3) Austin Laz – 133.52%
Austin Laz delivered a 133.52% gain, rising from ₦1.82 to ₦4.25, with 104 million shares traded. The stock rose in Q1 (to ₦2.09), drifted slightly by June (₦2.06), then picked up in Q3 to ₦2.90 by August. A November slide (down 18.62% to ₦2.36) was followed by a sharp December rebound that pushed it above ₦4 into year-end. For the nine months to September 2025, the company posted no revenue and a ₦11.1 million pre-tax loss, while total assets were ₦1.4 billion and retained earnings recovered to ₦39 million.

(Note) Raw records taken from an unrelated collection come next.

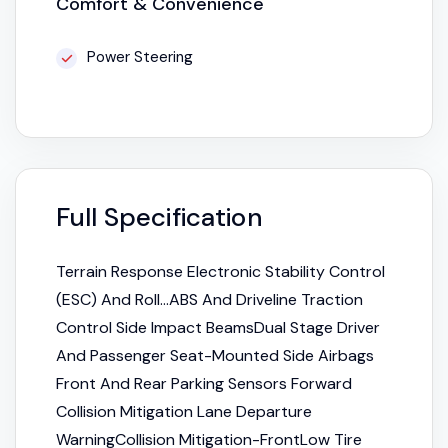
Comfort & Convenience
Power Steering
Full Specification
Terrain Response Electronic Stability Control
(ESC) And Roll...ABS And Driveline Traction
Control Side Impact BeamsDual Stage Driver
And Passenger Seat-Mounted Side Airbags
Front And Rear Parking Sensors Forward
Collision Mitigation Lane Departure
WarningCollision Mitigation-FrontLow Tire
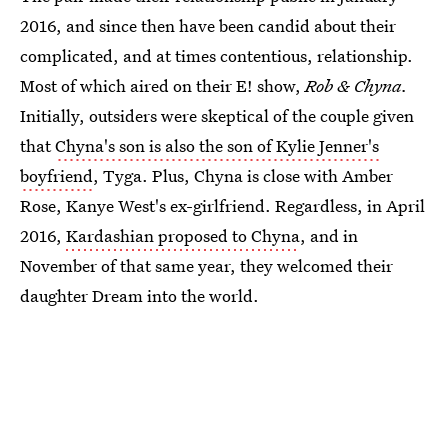
2016, and since then have been candid about their
complicated, and at times contentious, relationship.
Most of which aired on their E! show,
Rob & Chyna.
Initially, outsiders were skeptical of the couple given
that
Chyna's son is also the son of Kylie Jenner's
boyfriend
, Tyga. Plus, Chyna is close with Amber
Rose, Kanye West's ex-girlfriend. Regardless, in April
2016,
Kardashian proposed to Chyna
, and in
November of that same year, they welcomed their
daughter Dream into the world.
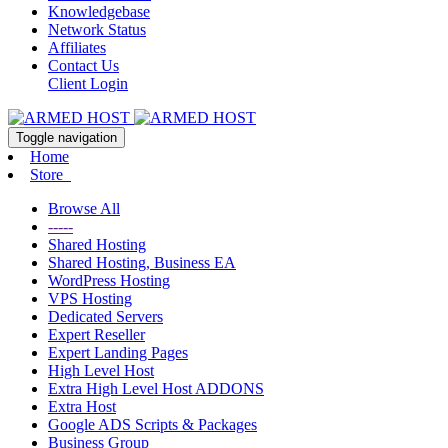
Knowledgebase
Network Status
Affiliates
Contact Us
Client Login
Toggle navigation
Home
Store
Browse All
-----
Shared Hosting
Shared Hosting, Business EA
WordPress Hosting
VPS Hosting
Dedicated Servers
Expert Reseller
Expert Landing Pages
High Level Host
Extra High Level Host ADDONS
Extra Host
Google ADS Scripts & Packages
Business Group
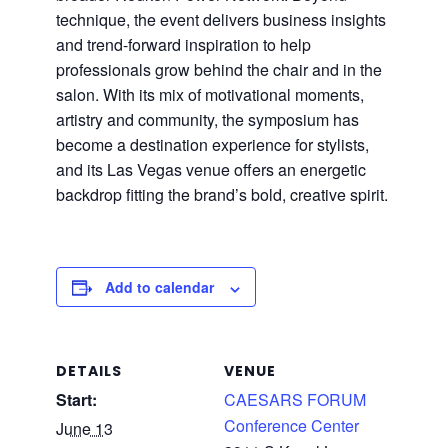
technique, the event delivers business insights
and trend-forward inspiration to help
professionals grow behind the chair and in the
salon. With its mix of motivational moments,
artistry and community, the symposium has
become a destination experience for stylists,
and its Las Vegas venue offers an energetic
backdrop fitting the brand’s bold, creative spirit.
Add to calendar
DETAILS
VENUE
Start:
CAESARS FORUM
Conference Center
June 13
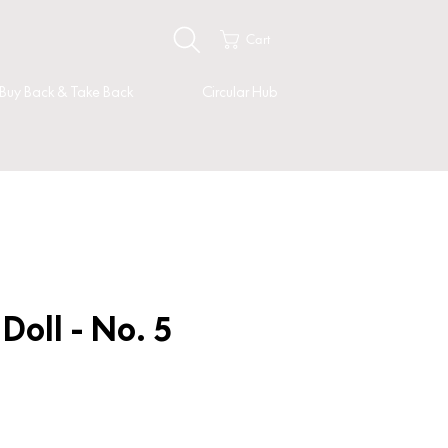
Cart
Buy Back & Take Back
Circular Hub
oll - No. 5
ice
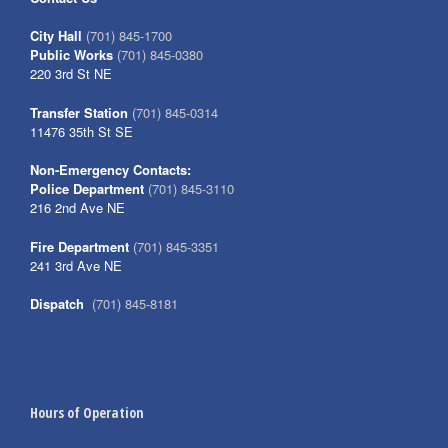
City Hall
(701) 845-1700
Public Works
(701) 845-0380
220 3rd St NE
Transfer Station
(701) 845-0314
11476 35th St SE
Non-Emergency Contacts:
Police Department
(701) 845-3110
216 2nd Ave NE
Fire Department
(701) 845-3351
241 3rd Ave NE
Dispatch
(701) 845-8181
Hours of Operation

2) Berger Paints – 140.00%
Berger Paints surged 140%, from ₦20 to ₦48, on 97.67 million shares. It started slowly (Q1 down 5.75% to ₦18.85), then rebounded in Q2, helped by a 48.15% jump in June. Momentum carried into October (up to ₦42.50), a November dip took it to ₦35.80, and December delivered another burst (over 34%) to close at ₦48. Over the nine-month run, revenue was up 23% to ₦9.3 billion, gross profit was up 73% to ₦4.1 billion, and pre-tax profit was up 373% to ₦1.4 billion.
1) Beta Glass – 470.11%
Beta Glass was the breakout leader, soaring 470.11% from ₦64.90 to ₦370 on 66.24 million shares traded. The move came in waves – Q1 gained 53.85% (to ₦99.85), April paused, then May exploded with a 133% jump to ₦232.70. The stock later peaked at ₦486 in August, then corrected in September and settled at ₦370 through December. Nine-month glass sales rose to ₦114.3 billion (from ₦79.7 billion) and pre-tax profit increased to ₦40.3 billion (from ₦12.4 billion).